Each line from the one containing "focal_35mm: 158" through the final line below must be reproduced exactly, and no others.

##### Information shown

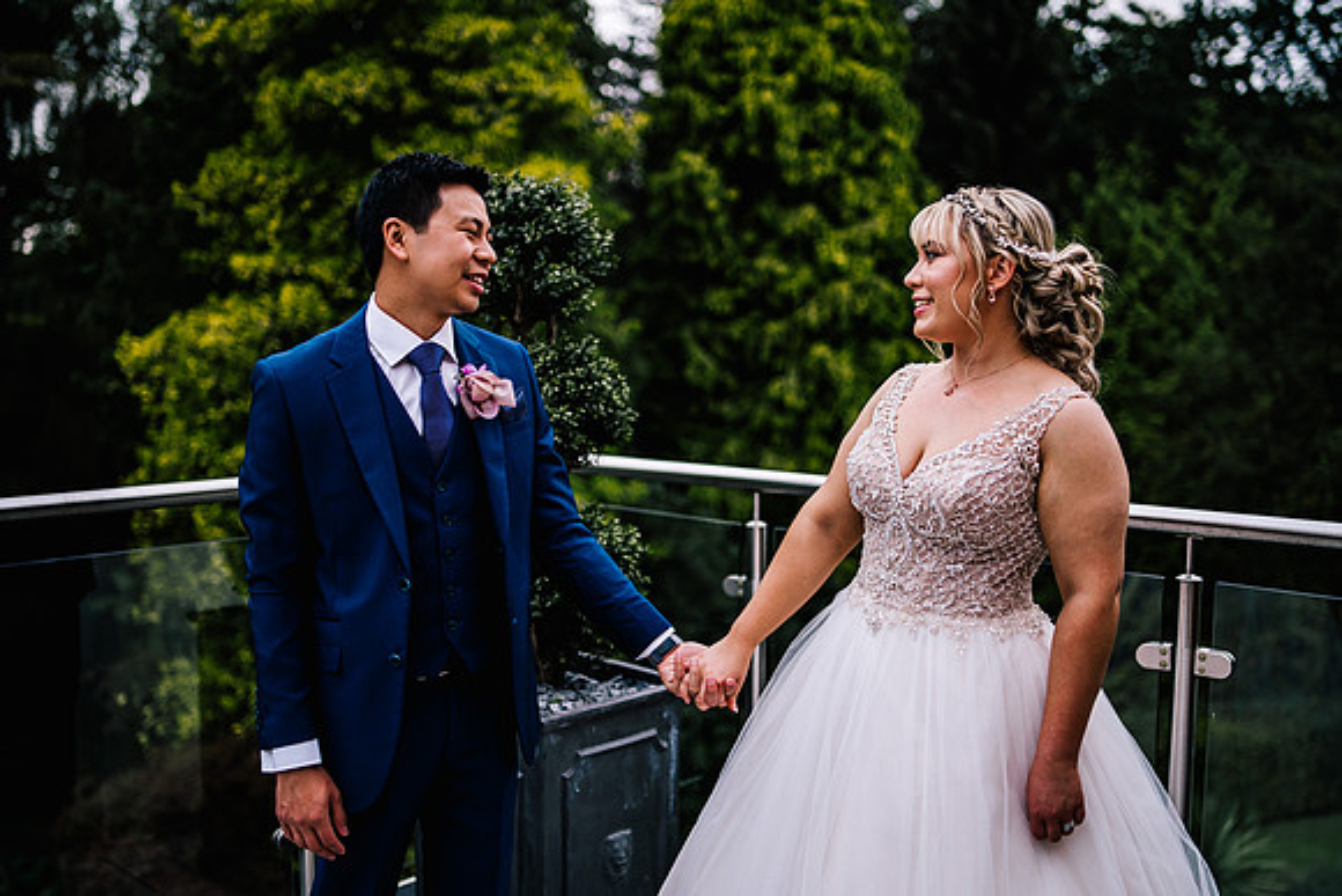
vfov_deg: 36.2
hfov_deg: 52.3
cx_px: 671
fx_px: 1368
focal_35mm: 37
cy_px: 448
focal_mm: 35
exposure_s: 1/250
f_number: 1.4
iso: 125
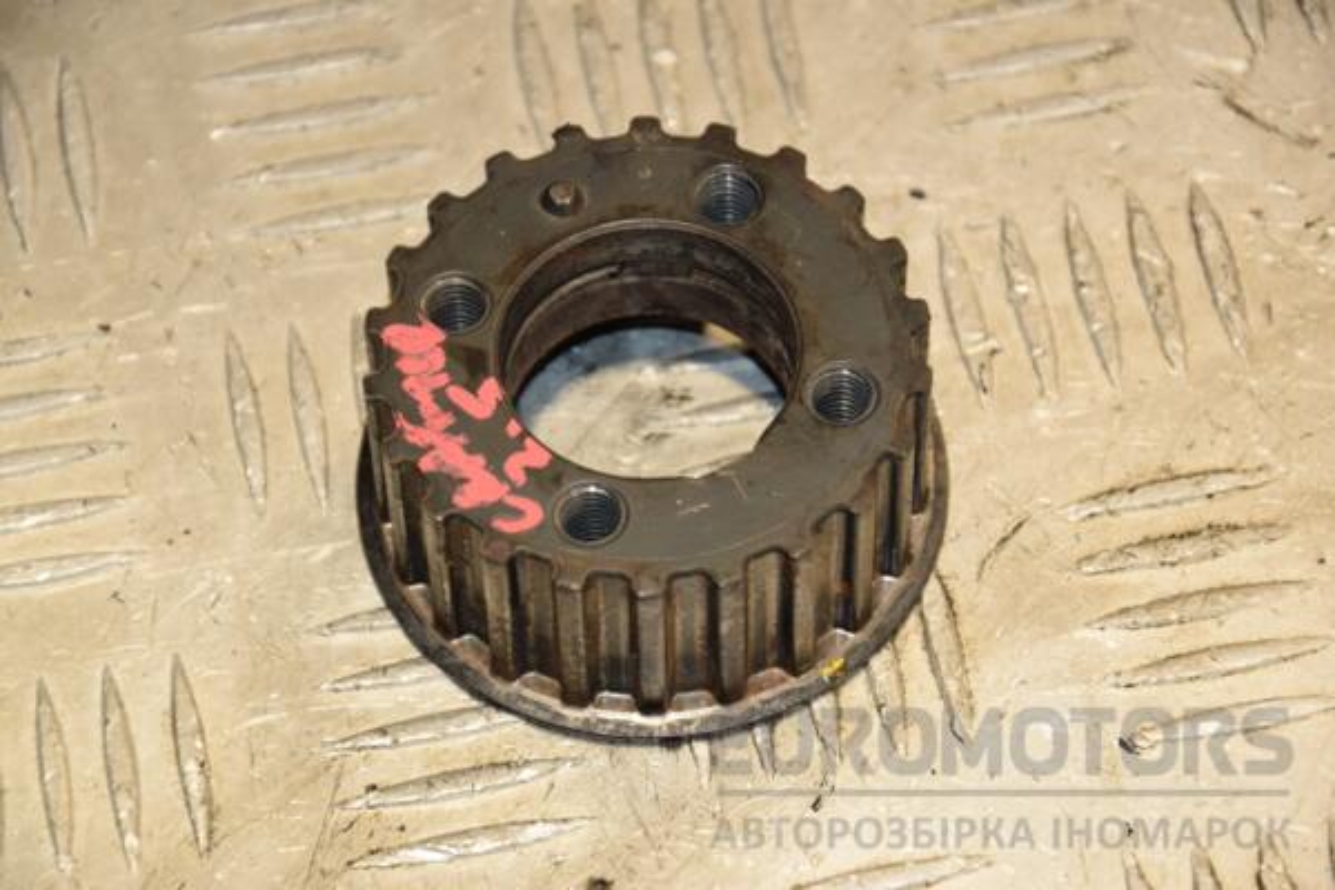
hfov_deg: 13.0
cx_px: 668
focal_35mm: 158
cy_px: 445
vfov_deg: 8.7
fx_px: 5840
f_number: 6.3
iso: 800
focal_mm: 105
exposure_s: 1/200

##########

- [Problem solution]:
focal_35mm: 158
cy_px: 445
vfov_deg: 8.7
fx_px: 5840
f_number: 6.3
iso: 800
focal_mm: 105
exposure_s: 1/200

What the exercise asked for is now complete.